Where he shouldnt be.....









A better pic of him:









jB


----------



## dennis (Mar 1, 2004)

Carolyn and Lily:


----------



## nailalc (Mar 17, 2006)

I don't have any pictures at the moment, but we have:

1. A black lab named Sadie

2. A housecat I'd be willing to trade for algae

3. 2 un-named tree frogs

4. 1 un-named anole

5. 4 Madagascar Hissing cockroaches (these will soon be moving back to school, my wife is excited about that).


----------



## JanS (Apr 14, 2004)

What a bunch of cute critters!

I finally got my links together, so here they are. (Click to enlarge)

Dodie


Otis


Howard


Zeus


Lisa


----------



## SkinniMini (Mar 26, 2006)

I envy people that have the opportunity to have such a variety of animals in their lives!
JanS, it must be alot of hard work, but well worth it when you are greeted by so many friendly faces every day!


----------



## frozenoak (Jul 30, 2005)

This is, in no particular order...

Angle


Frost


Salem
 

and the bunny from next door.


----------



## Burks (May 25, 2006)

Cute bird Jan! Both my parents and grandparents have an African Grey Parrot. Buddy, my parents, is more of a noise type bird. He likes to whistle, gargle, burp, etc. JJ, my grandparents, loves to talk. The former owners taught him some not so nice words. He likes to call the dogs and tell the other birds to "SHUT UP!" when they are being loud.


----------



## Petfairy (Jul 17, 2006)

Well, i have 4 cats, and one dog. i dont have a pic of the dog.

Jazz (13)









Mr.
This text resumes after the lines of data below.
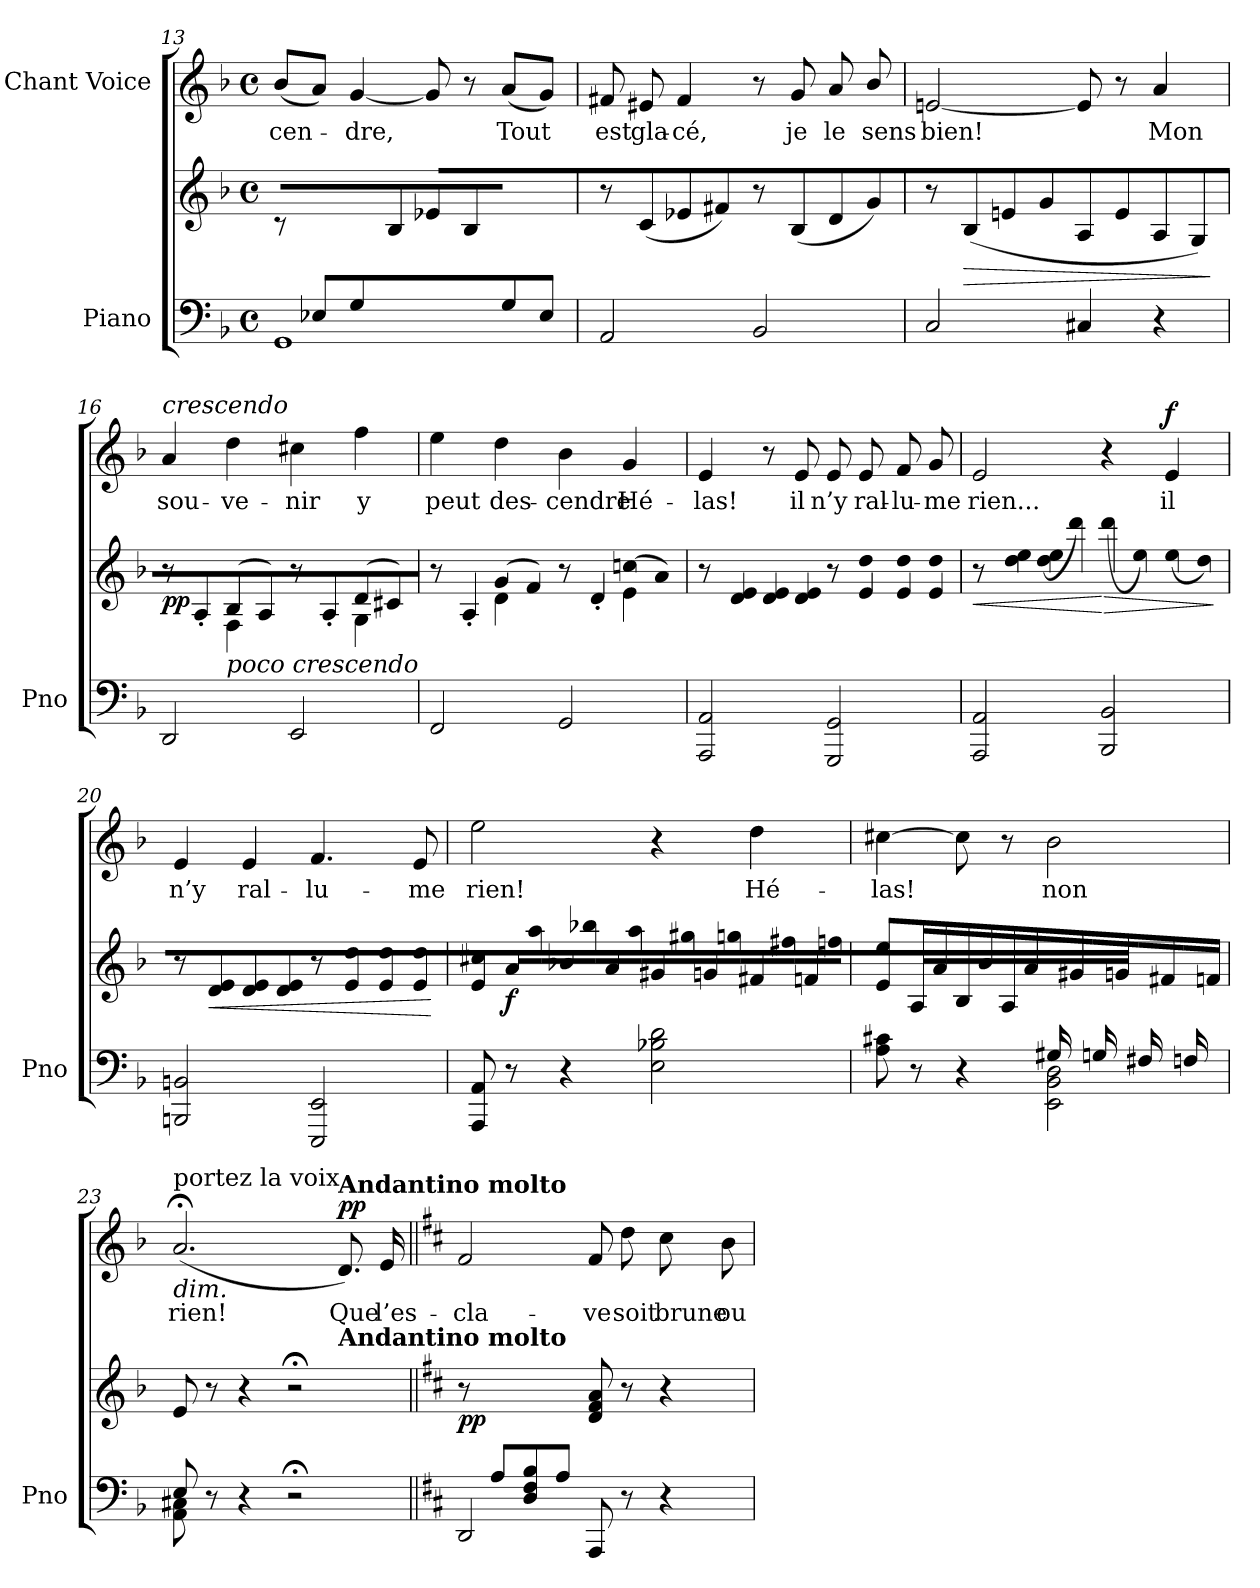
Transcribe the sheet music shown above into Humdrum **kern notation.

**kern	**kern	**dynam	**kern	**text	**dynam
*part2	*part2	*part2	*part1	*part1	*part1
*staff3	*staff2	*staff2/3	*staff1	*staff1	*staff1
*I"Piano	*	*	*I"Chant Voice	*	*
*I'Pno	*	*	*	*	*
*clefF4	*clefG2	*	*clefG2	*	*
*k[b-]	*k[b-]	*	*k[b-]	*	*
*M4/4	*M4/4	*	*M4/4	*	*
*met(c)	*met(c)	*	*met(c)	*	*
=13	=13	=13	=13	=13	=13
*^	*	*	*	*	*
8ryy	1GG	8r	.	(8b-/L	cen-	.
8E-X/L	.	4ryy	.	8a/J)	.	.
8G/	.	.	.	[4g/	-dre,	.
4.ryy	.	8B-/J	.	.	.	.
.	.	8e-X/L	.	8g/]	.	.
.	.	8B-/	.	8r	.	.
8G/	.	4ryy	.	(8a/L	Tout	.
8E-/J	.	.	.	8g/J)	.	.
*v	*v	*	*	*	*	*
=14	=14	=14	=14	=14	=14
2AA/	8r	.	8f#X/	est	.
.	(8c/L	.	8e#X/	gla-	.
.	8e-X/	.	4f#/	-cé,	.
.	8f#X/J)	.	.	.	.
2BB-/	8r	.	8r	.	.
.	(8B-/L	.	8g/	je	.
.	8d/	.	8a/	le	.
.	8g/J)	.	8b-/	sens	.
=15	=15	=15	=15	=15	=15
2C/	8r	.	[2en/	bien!	.
!	!	!LO:HP:b	!	!	!
.	(8B-/L	>	.	.	.
.	8en/	.	.	.	.
.	8g/J	.	.	.	.
4C#X/	8A/L	.	8e/]	.	.
.	8e/	.	8r	.	.
!	!	!	!	!	!LO:DY:a
!	!	!	!	!	!LO:DY:n=1:a
4r	8A/	.	4a/	Mon	p other-dynamics
.	8G/J)	.	.	.	.
.	.	]	.	.	.
=16	=16	=16	=16	=16	=16
*	*^	*	*	*	*
!	!	!	!	!LO:TX:a:i:t=crescendo	!	!
!	!	!	!LO:DY:b	!	!	!
2DD/	8r	4ryy	pp	4a/	sou-	.
.	8A'>/L	.	.	.	.	.
!	!LO:TX:b:i:t=poco crescendo	!	!	!	!	!
.	(8B-/	4F\	.	4dd\	-ve-	.
.	8A/J)	.	.	.	.	.
2EE/	8r	4ryy	.	4cc#X\	-nir	.
.	8A'>/L	.	.	.	.	.
.	(8d/	4G\	.	4ff\	y	.
.	8c#X/J)	.	.	.	.	.
=17	=17	=17	=17	=17	=17	=17
2FF/	8r	4ryy	.	4ee\	peut	.
.	8A'>/L	.	.	.	.	.
.	(8g/	4d\	.	4dd\	des-	.
.	8f/J)	.	.	.	.	.
2GG/	8r	4ryy	.	4b-\	-cendre	.
.	8d'>/L	.	.	.	.	.
.	(8ccn/	4e\	.	4g/	Hé-	.
.	8a/J)	.	.	.	.	.
*	*v	*v	*	*	*	*
=18	=18	=18	=18	=18	=18
2AAA/ 2AA/	8r	.	4e/	-las!	.
.	8d/ 8e/L	.	.	.	.
.	8d/ 8e/	.	8r	.	.
.	8d/ 8e/J	.	8e/	il	.
2GGG/ 2GG/	8r	.	8e/	n’y	.
.	8e/ 8dd/L	.	8e/	ral-	.
.	8e/ 8dd/	.	8f/	-lu-	.
.	8e/ 8dd/J	.	8g/	-me	.
=19	=19	=19	=19	=19	=19
!	!	!LO:HP:b	!	!	!
2AAA/ 2AA/	8r	<	2e/	rien...	.
.	8dd\ 8ee\L	.	.	.	.
.	(8dd\ 8ee\	.	.	.	.
.	8ddd\J)	.	.	.	.
!	!	!LO:HP:n=1:b	!	!	!
2BBB-/ 2BB-/	(8ddd\L	[ >	4r	.	.
.	8ee\)	.	.	.	.
!	!	!	!	!	!LO:DY:a
.	(8ee\	.	4e/	il	f
.	8dd\J)	.	.	.	.
.	.	]	.	.	.
=20	=20	=20	=20	=20	=20
2BBBn/ 2BBn/	8r	.	4e/	n’y	.
!	!	!LO:HP:b	!	!	!
.	8d/ 8e/L	<	.	.	.
.	8d/ 8e/	.	4e/	ral-	.
.	8d/ 8e/J	.	.	.	.
2EEE/ 2EE/	8r	.	4.f/	-lu-	.
.	8e/ 8dd/L	.	.	.	.
.	8e/ 8dd/	.	.	.	.
.	8e/ 8dd/J	.	8e/	-me	.
.	.	[	.	.	.
=21	=21	=21	=21	=21	=21
8AAA/ 8AA/	8e\ 8cc#X\	.	2ee\	rien!	.
!	!	!LO:DY:b	!	!	!
8r	16a\LL	f	.	.	.
.	16aa\JJ	.	.	.	.
4r	16b-X\LL	.	.	.	.
.	16bb-X\	.	.	.	.
.	16a\	.	.	.	.
.	16aa\JJ	.	.	.	.
2E\ 2B-X\ 2d\	16g#X\LL	.	4r	.	.
.	16gg#X\	.	.	.	.
.	16gn\	.	.	.	.
.	16ggn\JJ	.	.	.	.
.	16f#X\LL	.	4dd\	Hé-	.
.	16ff#X\	.	.	.	.
.	16fn\	.	.	.	.
.	16ffn\JJ	.	.	.	.
=22	=22	=22	=22	=22	=22
*^	*	*	*	*	*
2ryy	8A\ 8c#X\	8e\ 8ee\	.	[4cc#X\	-las!	.
.	8r	16A/LL	.	.	.	.
.	.	16a/JJ	.	.	.	.
.	4r	16B-/LL	.	8cc#\]	.	.
.	.	16b-/	.	.	.	.
.	.	16A/	.	8r	.	.
.	.	16a/JJ	.	.	.	.
16G#X/LL	2EE\ 2BB-\ 2D\	16ryy	.	2b-\	non	.
16ryy	.	16g#X/	.	.	.	.
16Gn/	.	16ryy	.	.	.	.
16ryy	.	16gn/JJ	.	.	.	.
16F#X/LL	.	16ryy	.	.	.	.
16ryy	.	16f#X/	.	.	.	.
16Fn/	.	16ryy	.	.	.	.
16ryy	.	16fn/JJ	.	.	.	.
=23	=23	=23	=23	=23	=23	=23
*	*	*^	*	*	*	*
!	!	!	!	!	!LO:TX:a:t=portez la voix	!	!
!	!	!	!	!	!LO:TX:b:i:t=dim.	!	!
8E/	8AA\ 8C#X\	8e/	4ryy	.	(>2.a;</	rien!	.
8r	8ryy	8r	.	.	.	.	.
4r	4ryy	4r	4ryy	.	.	.	.
2r;<	2ryy	2r;<	4ryy	.	.	.	.
*	*	*	*	*	*MM69	*	*
!	!	!	!	!	!LO:TX:a:B:t=Andantino molto	!	!
!	!	!	!LO:TX:a:B:t=Andantino molto	!	!	!	!
!	!	!	!	!	!	!	!LO:DY:b
.	.	.	4ryy	.	8.d/)	Que	pp
.	.	.	.	.	16e/	l’es-	.
*	*	*v	*v	*	*	*	*
=24||	=24||	=24||	=24||	=24||	=24||	=24||
*k[f#c#]	*	*k[f#c#]	*	*k[f#c#]	*	*
!	!	!	!LO:DY:b	!	!	!
8ryy	2DD/	8r	pp	2f#/	-cla-	.
(>8A/L	.	4.ryy	.	.	.	.
8D/ 8F#/ 8B/	.	.	.	.	.	.
8A/J	.	.	.	.	.	.
2ryy	8AAA/	8d/ 8f#/ 8a/)	.	8f#/	-ve	.
.	8r	8r	.	8dd\	soit	.
.	4r	4r	.	8cc#\	brune	.
.	.	.	.	8b\	ou	.
*v	*v	*	*	*	*	*
=	=	=	=	=	=
*-	*-	*-	*-	*-	*-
Wu (4, He was my brothers cat that i took in.)









Josie (4)









And last but not least... Jinjer (3)


----------



## cs_gardener (Apr 28, 2006)

Everyones pets are all so beautiful! Nice to know I'm not the only one with a zoo. No pictures currently, but I have 5 cats:

Daniel (15 pound fluffy gray cat with huge attitude. We disagree about who owns the house)
Miriam (dainty little lady)
Sonya (clumsy goofball lapwarmer)
Helen (toe killer)
Kevin (smallish scrapper - he will NOT back down)

and two dogs:
Nick (12+ year old American Eskimo, going deaf or pretending to - he's pretty fast when he hears me in the kitchen)
Ryan (3 year old **** hound/lap dog weighing 55 pounds. I keep telling him he's too big, but he doesn't listen. I got him when he was 8 months old and he was already big then.)


----------



## redstrat (Apr 3, 2006)

this is my 2 year old dog named Kenzi on a recent camping trip. 








He's the most spoiled dog I know. 

imfamous puppy shot


----------



## RoseHawke (Jan 4, 2005)

This is Kellie:










And "The Boys" Mithril,










and Narsil:


----------



## banderbe (Nov 17, 2005)

My 1.5 yr old weiner dog Nixon:










I also have a yellow lab pup who is 5 months old but no picture yet..


----------



## Fisher of Men (Oct 19, 2004)

My kitty cat Lucy:










My red-ear slider, Jet:










Anybody know of any plants that a red-eared slider won't destroy? (and if the turtle doesn't kill'em, they'll still have to stand up to the 5 tin-foil barbs that live with him!!!)


----------